Nachklang des Sternenglitzerns und Sonnen-Begrüßungs-Fest
Wie aber kann das mittlere, zwischen den beiden Abirrungen hindurchführende, Fahrwasser gefunden werden? – Wegleitend hierfür kann die Maxime Goethes sein, sich an die Phänomene, an das „Faktische“[3] zu halten und die „Data der Beurteilung“,[4] die Einsichten der Erhellung, mithin also die Erklärung, aus dem Kreis der Phänomene selbst zu nehmen.
Blicken wir in diesem Sinne nochmals neu auf das morgendliche Vogelkonzert. Wann findet dieses Konzert eigentlich statt? – Im Übergang von der Nacht zum Tag! Die erklingenden Stimmen sind hohe glitzernde, vielfältige Pfeiftöne.

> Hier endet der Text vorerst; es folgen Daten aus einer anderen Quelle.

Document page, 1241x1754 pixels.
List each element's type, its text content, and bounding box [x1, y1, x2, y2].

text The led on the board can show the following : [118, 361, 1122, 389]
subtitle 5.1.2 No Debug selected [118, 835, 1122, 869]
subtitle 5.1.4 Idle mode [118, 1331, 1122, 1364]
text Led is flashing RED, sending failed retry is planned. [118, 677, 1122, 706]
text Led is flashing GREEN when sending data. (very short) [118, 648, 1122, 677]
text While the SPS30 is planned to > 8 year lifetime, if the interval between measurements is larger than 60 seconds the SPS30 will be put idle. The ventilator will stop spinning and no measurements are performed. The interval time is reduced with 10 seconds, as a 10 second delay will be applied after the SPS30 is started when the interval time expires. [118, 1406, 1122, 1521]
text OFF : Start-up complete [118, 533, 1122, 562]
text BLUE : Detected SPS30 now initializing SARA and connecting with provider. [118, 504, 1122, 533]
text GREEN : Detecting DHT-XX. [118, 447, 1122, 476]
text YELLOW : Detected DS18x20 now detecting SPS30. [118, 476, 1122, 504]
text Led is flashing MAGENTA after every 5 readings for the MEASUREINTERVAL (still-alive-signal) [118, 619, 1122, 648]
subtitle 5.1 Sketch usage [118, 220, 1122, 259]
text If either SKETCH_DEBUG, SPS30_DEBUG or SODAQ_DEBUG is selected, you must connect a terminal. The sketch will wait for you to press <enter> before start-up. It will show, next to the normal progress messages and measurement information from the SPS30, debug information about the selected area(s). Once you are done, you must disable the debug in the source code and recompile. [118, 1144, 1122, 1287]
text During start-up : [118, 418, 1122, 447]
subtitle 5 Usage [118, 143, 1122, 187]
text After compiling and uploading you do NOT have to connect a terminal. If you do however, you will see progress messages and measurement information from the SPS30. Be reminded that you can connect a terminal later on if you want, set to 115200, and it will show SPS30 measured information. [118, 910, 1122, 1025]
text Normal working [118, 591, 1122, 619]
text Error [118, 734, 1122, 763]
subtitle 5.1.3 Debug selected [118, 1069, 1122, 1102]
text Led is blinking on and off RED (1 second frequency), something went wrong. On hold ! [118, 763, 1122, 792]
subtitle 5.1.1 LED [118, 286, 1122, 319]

Man stelle sich im Gegensatz dazu vor, es würden blökende Schafe oder muhende Kühe den Morgen begrüßen. Wie viel seelisch ungebundener und wie viel reiner klingt doch da das Konzert der Singvögel! Ihre Stimmen verweben sich dabei zu einem Klangteppich, der sich schließlich zu einem regelrechten Klangdom über uns und um uns herum aufbaut – wie ein Nachklang des Sternenglitzerns am nächtlichen Firmament. Ihr jubilierender Charakter und das gleichzeitige Aufhellen der Welt ringsum verwandeln diesen Nachklang mehr und mehr zu einem Jubelfest für den baldig erfolgenden Aufstieg der Sonne über den Horizont.
Ein Zeichen der Götter
Ein Nachklang des Sternenglitzerns, ein Konzert zur Begrüßung der Sonne! Welch ein Zeichen der Natur bzw. der Götter! Ein Zeichen in der morgendlichen Erdenwelt, das uns in ähnlicher Weise berührt wie die horizontnahe Venus im Verein mit der Mondsichel am tiefblau-orange-glühenden Abendhimmel! Das Zeichen spricht mehr als alle astronomischen Erklärungen und räumlichen Vorstellungen über Planeten und Gestirne. Man steht da – und staunt über die berührende Schönheit dieses Anblickes, dieses Ereignisses, dieser Zeichenspur.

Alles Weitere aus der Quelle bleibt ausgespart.